| THE TASKS |
1. In the letter on peace, how many days had passed since the war began when the writer was writing?
2. From the letter on peace, write out the part that opens with the words containing "The question of" and closes with "of the word.".

History shows us that war is always directed toward the interests of those in power…

A letter written for Walk Peace event in Jersey on 17 April 2026
9-17 April 2026

I am writing this, imagining us gathering for peace and the meaning of our action. Today is the second day of a precarious ceasefire between Iran, the United States and Israel. I can breathe again, which makes me recognise the anxiety, the pressure, the fear, and the pain of the last 42 days since the war began. All the feelings one pushes down in order to face the horror of destruction and the suffering that is happening, and has already happened, already lost. To face the reality of not knowing which of your family and friends will still be alive tomorrow, and what will survive of houses, of cities, of over 7,000 years of civilisation. And how strange is the displacement of witnessing this from outside Iran while it is burning.
 

There is no suffering like war, no terror like war, no lack of freedom like war. In war life itself perishes; the body itself invaded.

 

When the previous invasion by Israel and the United States against Iran happened in June 2025, I felt guilty for not knowing enough about the pain of the people in Palestine, Sudan, Ukraine, and elsewhere. For not knowing enough about the pain of those who lived through the many wars that have happened since my birth, in 1986, during the Iran-Iraq war (1980-1988) - the war that killed my grandfather. What a misplaced response guilt can be. There are certain meanings that cannot be grasped without experience, yet they are approachable through active empathy, solidarity, and consciousness. And perhaps this recognition is a fragment of peace. So, I breathe in this possibility of peace, which opens these words — the very faith in articulation of “peace” is an act that calls upon its presence. 

 
What does peace entail in our political moment? What is our imagination of peace and how does it connect to hope, justice and freedom?

 
The question of peace is necessarily both social and political. I say this not to undermine “the personal peace” and the metaphysics of life, but to recognise that “peace” is a social reality and, as such, depends upon social and political conditions for its emergence. 


A peace resulting from war cannot give rise to freedom. This imposed peace means that diverse political forces are silenced, instead of being allowed to co-exist, which is the essence of social life. It means the killing of civilians; exploitation, destruction of civil infrastructure and life; suffering, and perpetuation of violence. The peace known to the government of Israel and US is of this kind, which is a shameful abuse of the word.

| RECORDS |
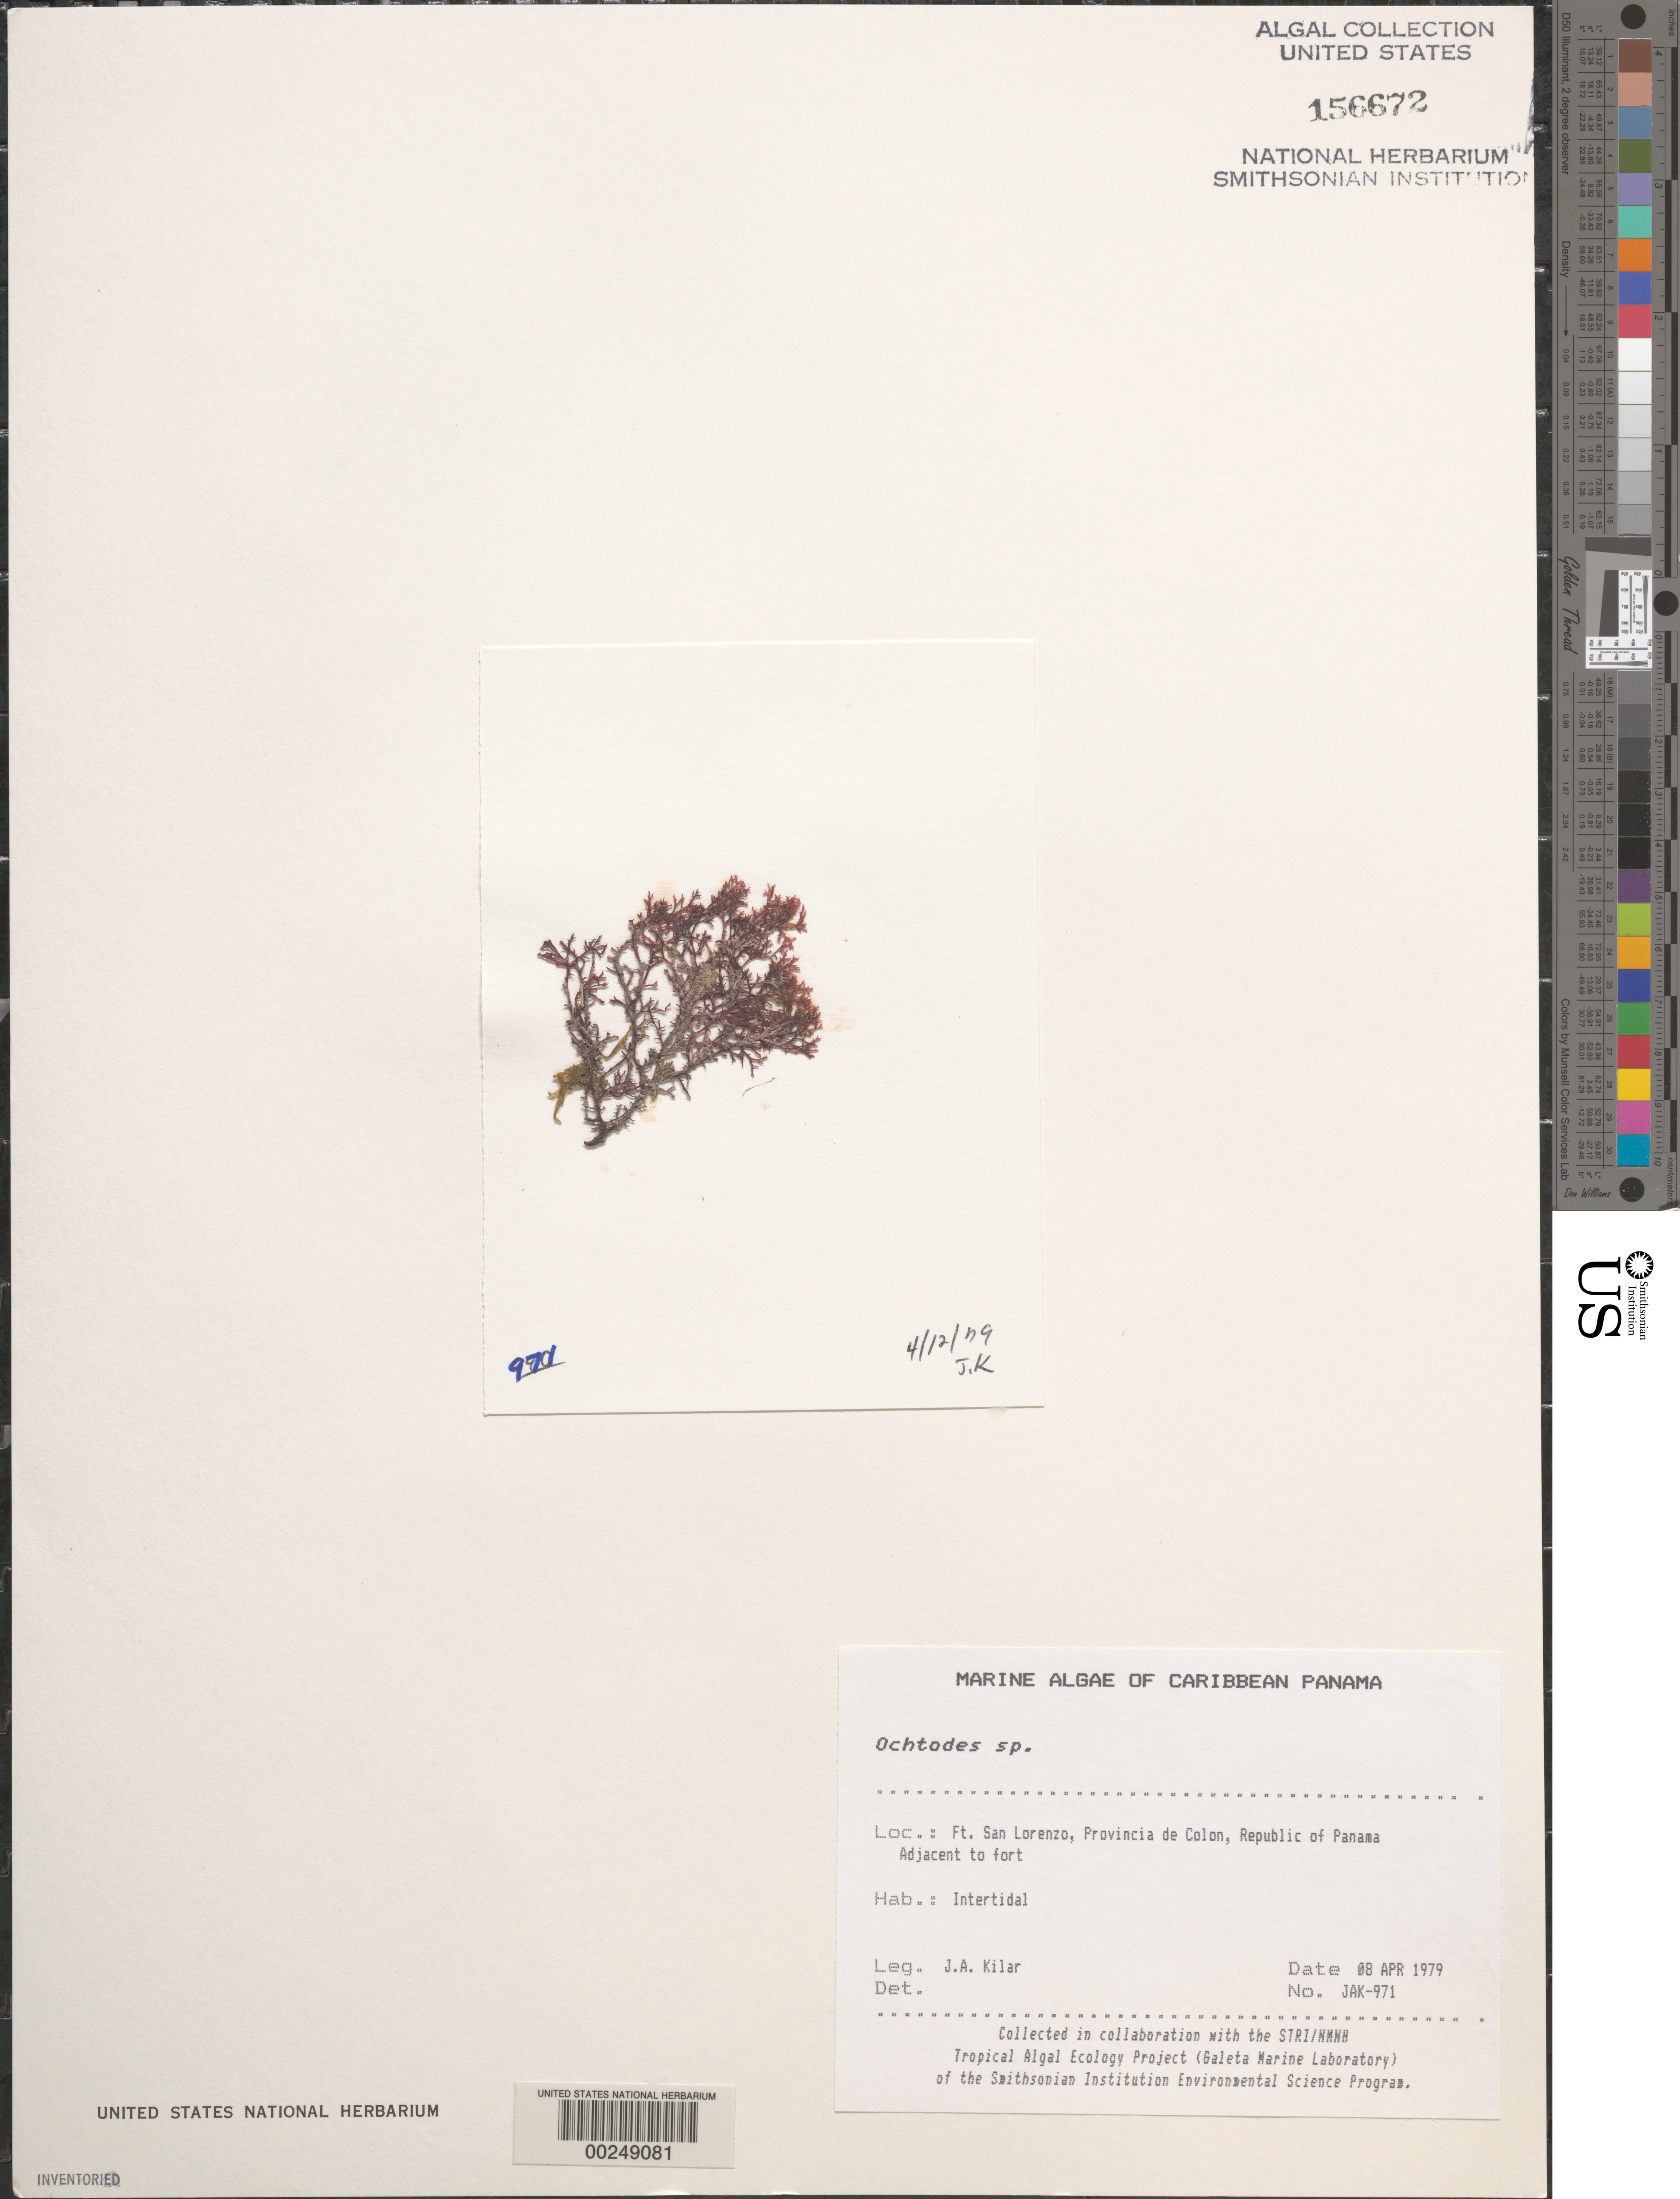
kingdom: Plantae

* * *

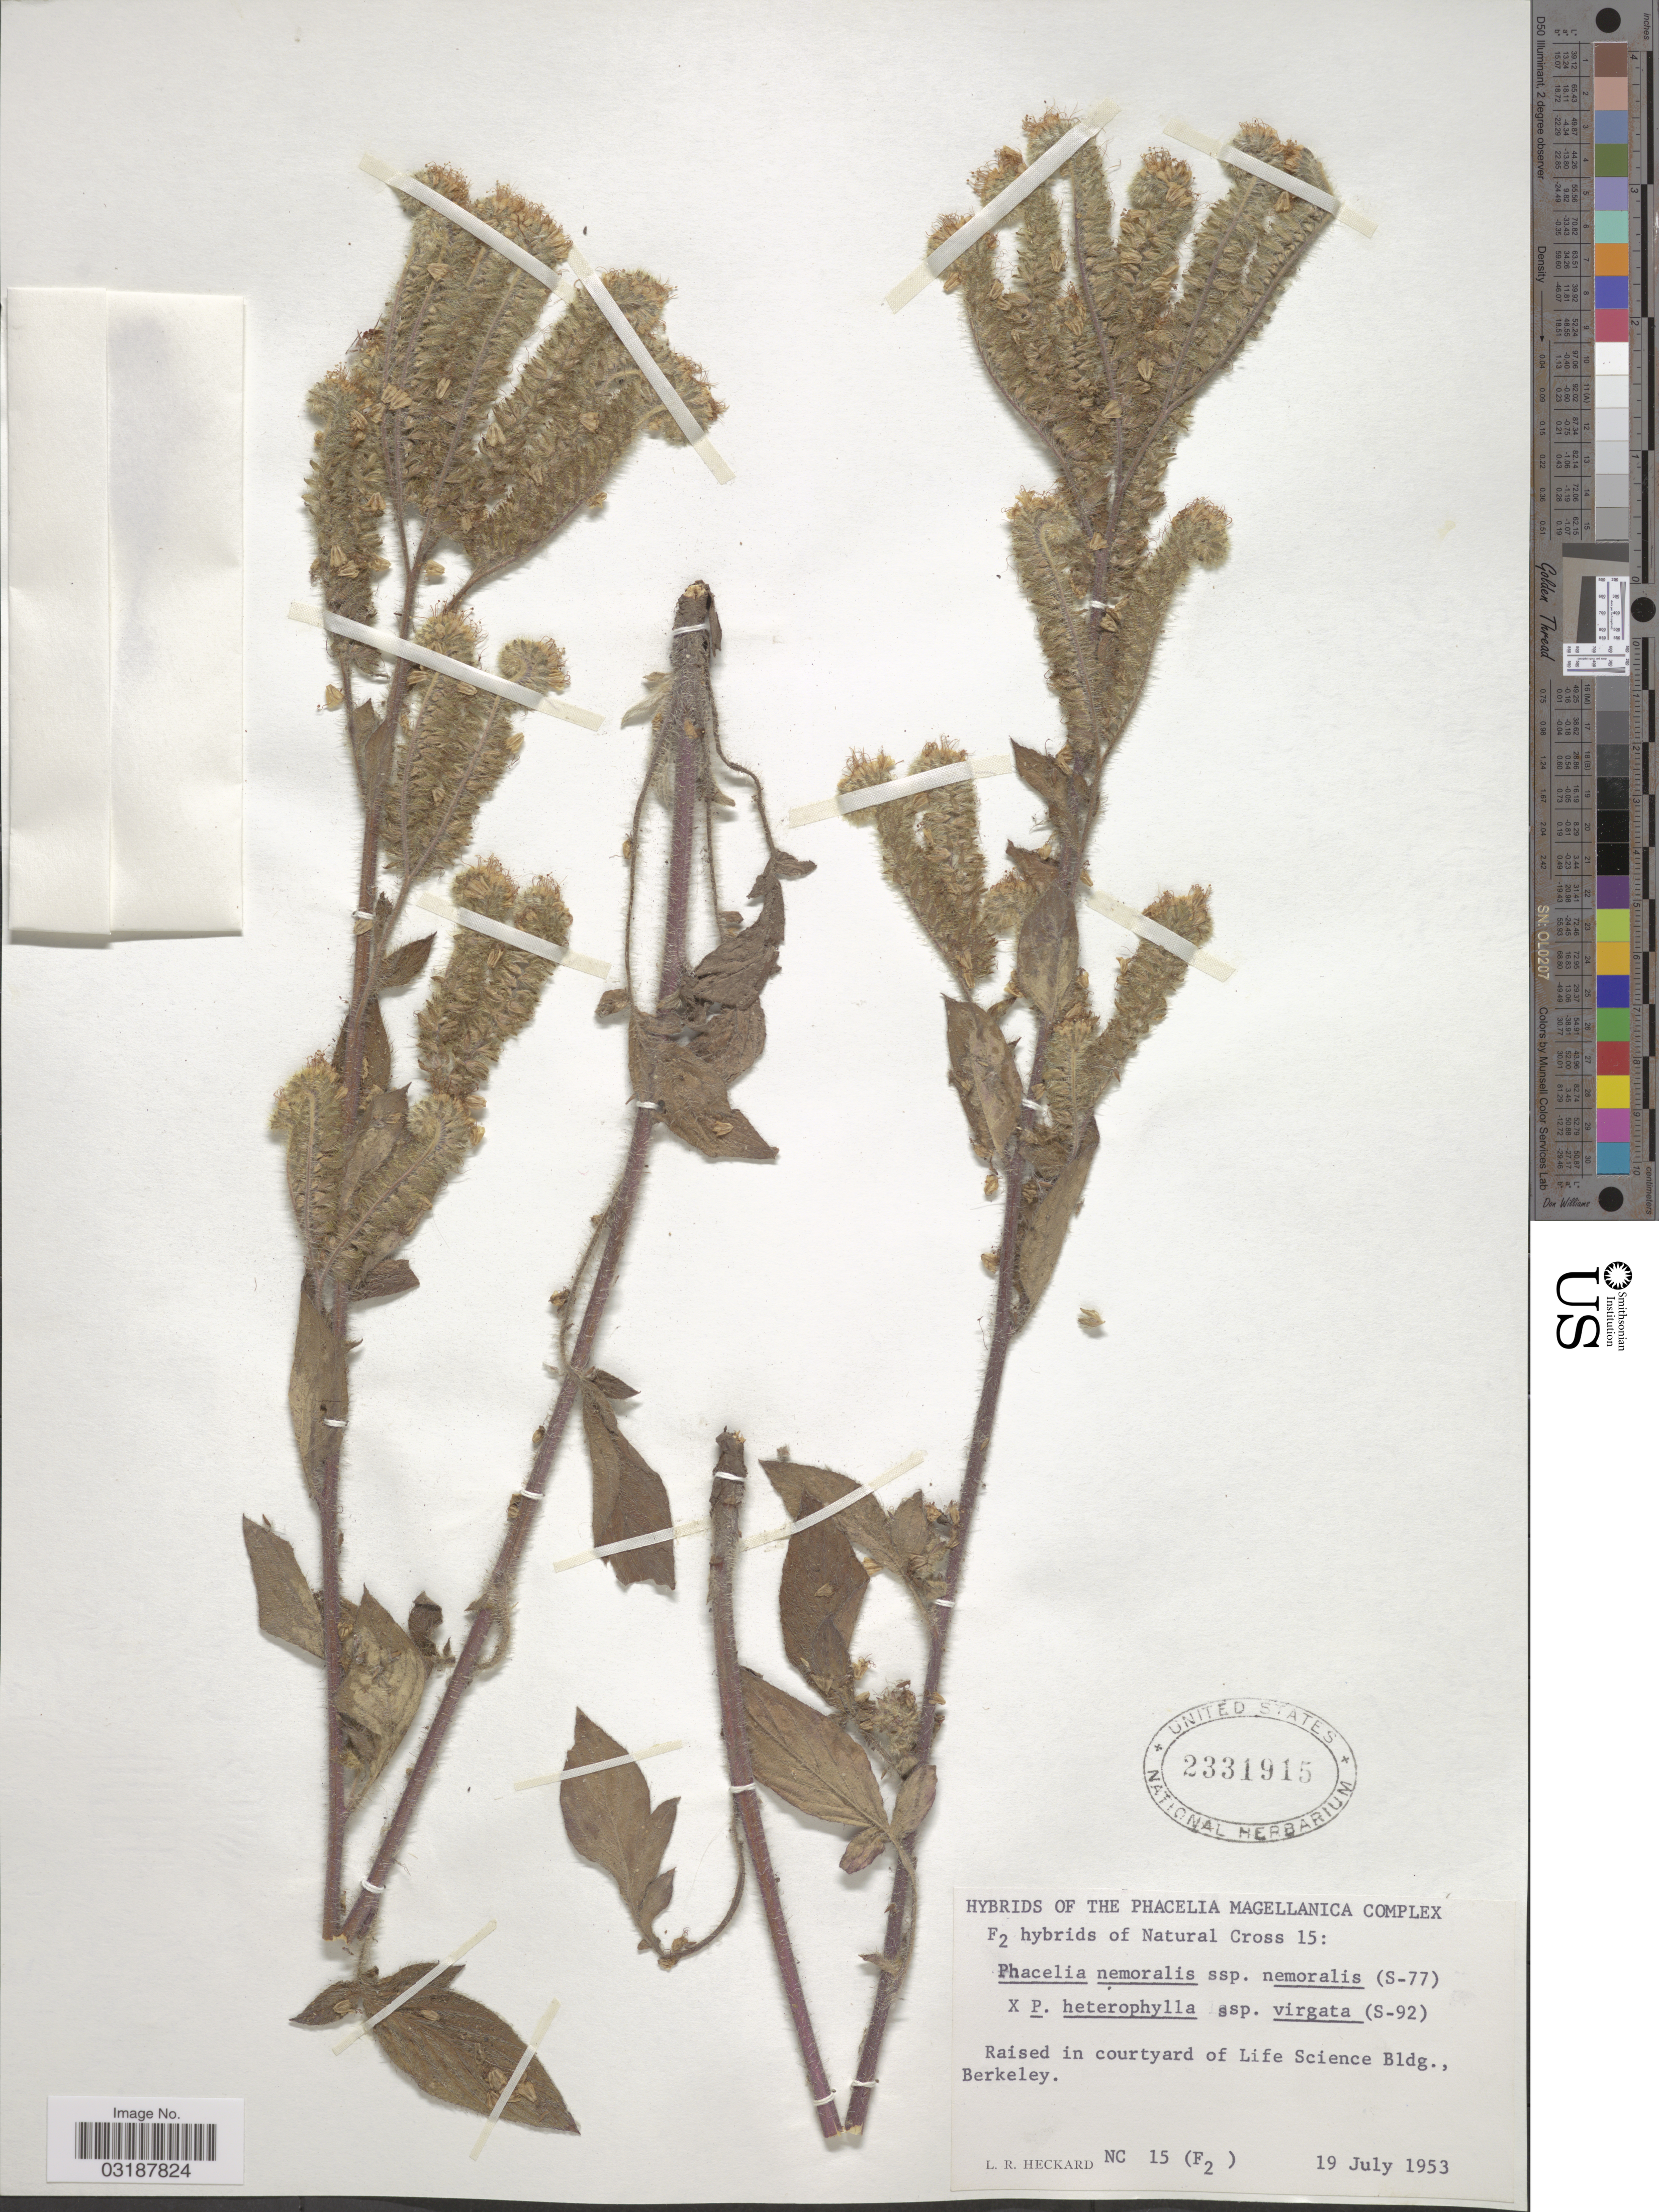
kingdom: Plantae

| WORKED ANSWERS |
1. 42 days

2.
The question of peace is necessarily both social and political. I say this not to undermine “the personal peace” and the metaphysics of life, but to recognise that “peace” is a social reality and, as such, depends upon social and political conditions for its emergence. 


A peace resulting from war cannot give rise to freedom. This imposed peace means that diverse political forces are silenced, instead of being allowed to co-exist, which is the essence of social life. It means the killing of civilians; exploitation, destruction of civil infrastructure and life; suffering, and perpetuation of violence. The peace known to the government of Israel and US is of this kind, which is a shameful abuse of the word.